Pertamina Siap Pasang RFID di 276 SPBU
Untuk mengendalikan konsumsi BBM bersubsidi, PT Pertamina (Persero) telah menyiapkan alat pengawasan yang dinamakan RFID
Penulis:
Adiatmaputra Fajar Pratama
Editor:
Sanusi
TRIBUNNEWS.COM, JAKARTA - Untuk mengendalikan konsumsi BBM bersubsidi, PT Pertamina (Persero) telah menyiapkan alat pengawasan yang dinamakan Radio Frequency Identification (RFID).
Alat tersebut akan memakai teknologi terbaru yang telah dikembangkan untuk memantau jumlah konsumsi BBM bersubsidi per harinya untuk setiap mobil.

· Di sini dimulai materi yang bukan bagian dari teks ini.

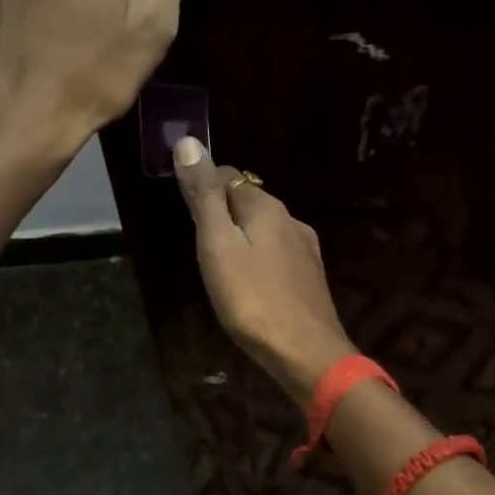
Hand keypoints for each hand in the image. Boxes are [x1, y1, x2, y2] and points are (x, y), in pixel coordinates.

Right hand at [173, 136, 356, 401]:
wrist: (306, 353)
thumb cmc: (253, 299)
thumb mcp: (218, 245)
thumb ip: (204, 196)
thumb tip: (189, 142)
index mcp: (266, 207)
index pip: (229, 177)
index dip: (203, 184)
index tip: (184, 207)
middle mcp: (291, 220)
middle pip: (249, 201)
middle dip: (222, 210)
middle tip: (197, 238)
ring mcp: (305, 249)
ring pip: (265, 229)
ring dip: (242, 235)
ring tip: (220, 261)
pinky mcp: (310, 277)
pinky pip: (277, 253)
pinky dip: (259, 257)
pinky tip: (251, 279)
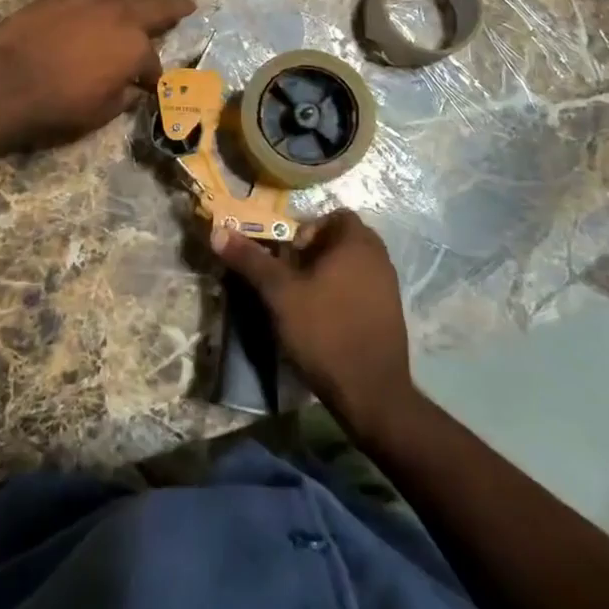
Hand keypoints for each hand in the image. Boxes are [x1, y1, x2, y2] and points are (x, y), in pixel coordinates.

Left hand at [0, 0, 195, 149]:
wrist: (9, 82)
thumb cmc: (59, 105)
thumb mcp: (101, 112)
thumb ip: (123, 97)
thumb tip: (133, 89)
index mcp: (136, 50)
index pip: (153, 63)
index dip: (153, 76)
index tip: (151, 85)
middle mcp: (123, 18)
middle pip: (156, 10)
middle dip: (173, 10)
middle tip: (187, 4)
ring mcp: (94, 0)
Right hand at [212, 210, 413, 435]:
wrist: (371, 393)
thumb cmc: (324, 331)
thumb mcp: (280, 294)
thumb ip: (251, 260)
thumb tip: (218, 232)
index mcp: (357, 242)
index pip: (333, 216)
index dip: (307, 230)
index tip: (288, 256)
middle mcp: (379, 257)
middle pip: (341, 241)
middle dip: (314, 254)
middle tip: (290, 278)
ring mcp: (389, 286)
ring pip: (351, 266)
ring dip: (327, 275)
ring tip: (303, 301)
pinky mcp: (391, 314)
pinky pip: (362, 289)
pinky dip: (342, 295)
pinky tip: (324, 322)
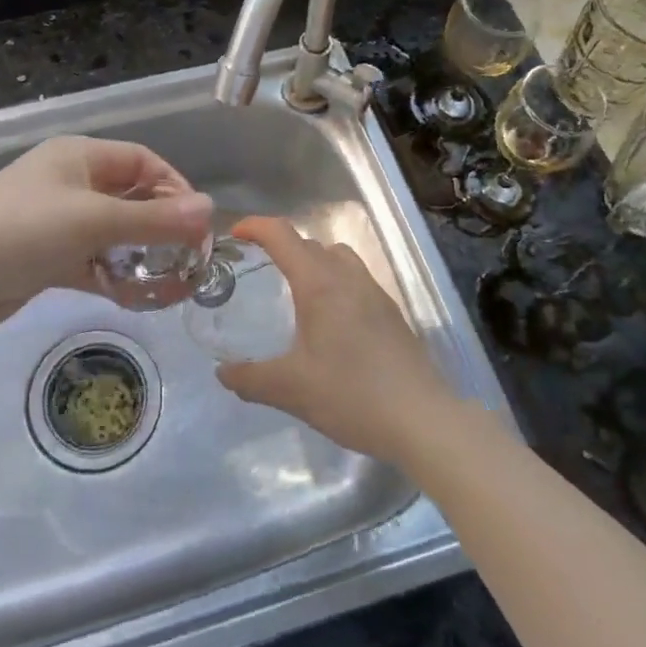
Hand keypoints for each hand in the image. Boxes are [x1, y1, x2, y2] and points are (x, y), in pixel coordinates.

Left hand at [0, 136, 212, 340]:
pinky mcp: (45, 258)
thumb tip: (210, 209)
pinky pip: (92, 262)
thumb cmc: (22, 232)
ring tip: (172, 283)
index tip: (198, 224)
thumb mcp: (93, 221)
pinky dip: (115, 276)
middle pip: (129, 197)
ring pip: (113, 234)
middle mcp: (68, 182)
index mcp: (77, 156)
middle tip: (190, 258)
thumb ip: (154, 219)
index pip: (141, 161)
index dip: (174, 187)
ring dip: (141, 255)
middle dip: (161, 226)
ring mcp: (55, 221)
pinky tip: (139, 298)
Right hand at [217, 217, 460, 464]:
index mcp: (319, 284)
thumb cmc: (351, 394)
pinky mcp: (391, 313)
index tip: (235, 234)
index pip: (282, 235)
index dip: (255, 226)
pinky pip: (356, 279)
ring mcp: (375, 293)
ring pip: (339, 257)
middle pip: (310, 243)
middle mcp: (348, 278)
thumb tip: (222, 372)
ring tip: (296, 291)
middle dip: (282, 246)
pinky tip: (330, 322)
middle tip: (259, 267)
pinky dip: (335, 282)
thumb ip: (250, 378)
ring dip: (313, 261)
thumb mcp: (290, 389)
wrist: (422, 420)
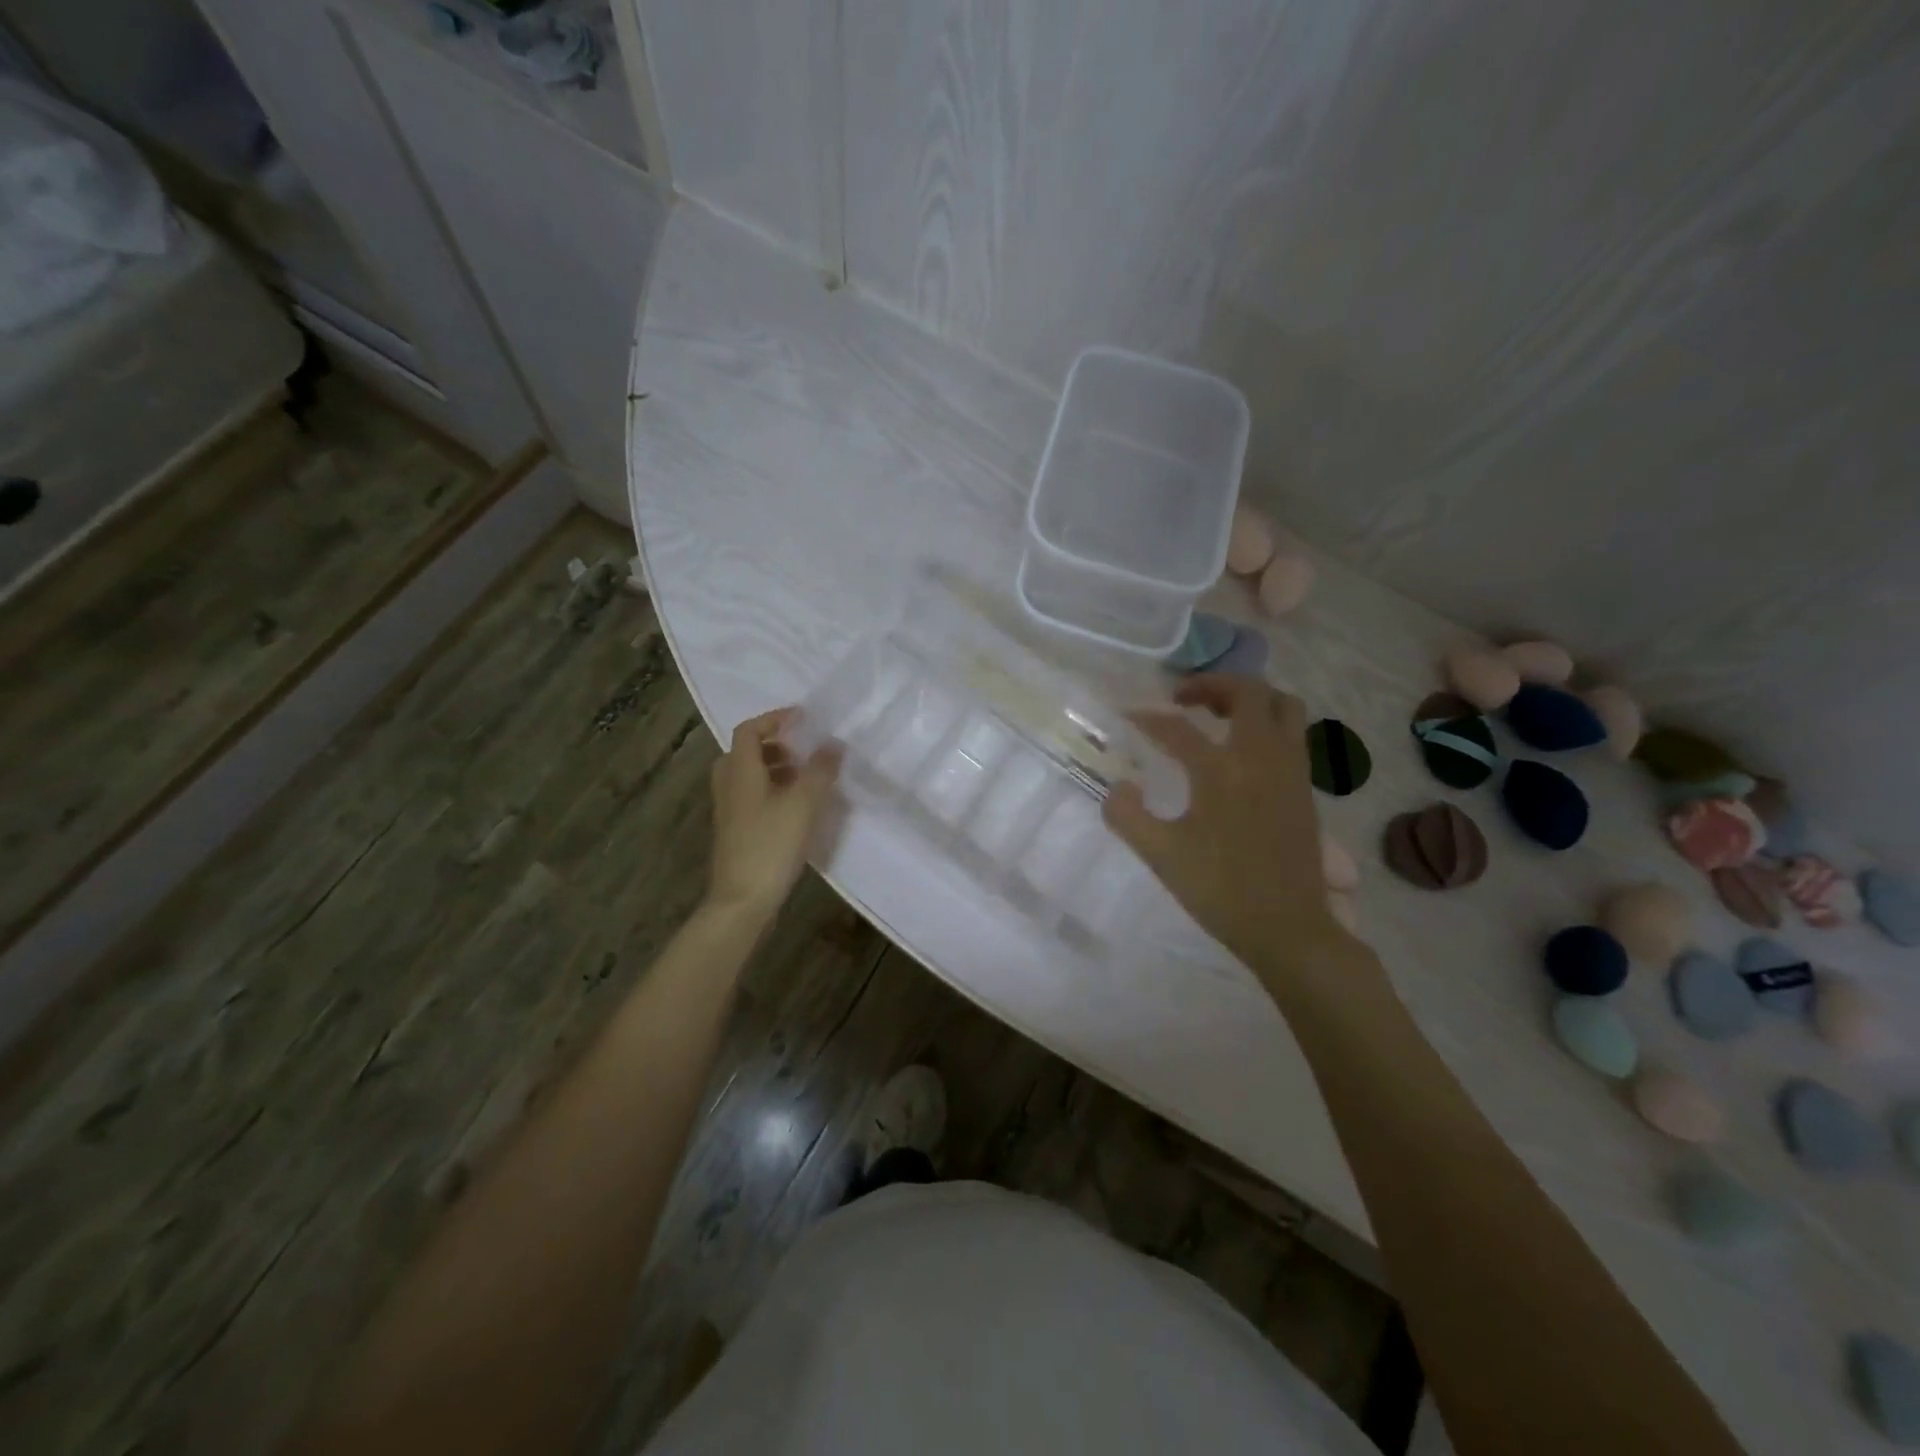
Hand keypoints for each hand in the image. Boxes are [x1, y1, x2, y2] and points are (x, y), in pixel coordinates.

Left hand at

Hanung Budya, Direktur Pemasaran dan Niaga Pertamina, mengatakan mulaiJuli RFID sudah mulai efektif dioperasikan.
"Kendaraan dinas sudah dipasangkan RFID dan sejumlah SPBU juga demikian. Ada 276 SPBU yang dipasang RFID," ujar Hanung, Minggu (19/5/2013).
Dalam pelaksanaannya, RFID akan melakukan monitoring secara onilne dan realitme laju distribusi dari SPBU. Dari monitoring tersebut tren konsumsi yang tercatat pada smart card di kendaraan bermotor roda empat.
Hanung menambahkan, sistem RFID tersebut berupa cincin lingkaran yang dipasang pada nozzel dan tangki kendaraan roda empat. Untuk memasangkan RFID pada kendaraan roda empat menurut dia hanya membutuhkan waktu tiga sampai empat menit.
Pemasangan RFID ini tidak begitu menyulitkan ketika di lapangan. Hanung menuturkan program ini hanya sebatas proses monitoring yang bertumpu pada tren konsumsi BBM subsidi. "RFID bentuk cincin yang tersimpan di nozzel dan tangki roda empat menyimpan ketersediaan data kendaraan," jelas Hanung.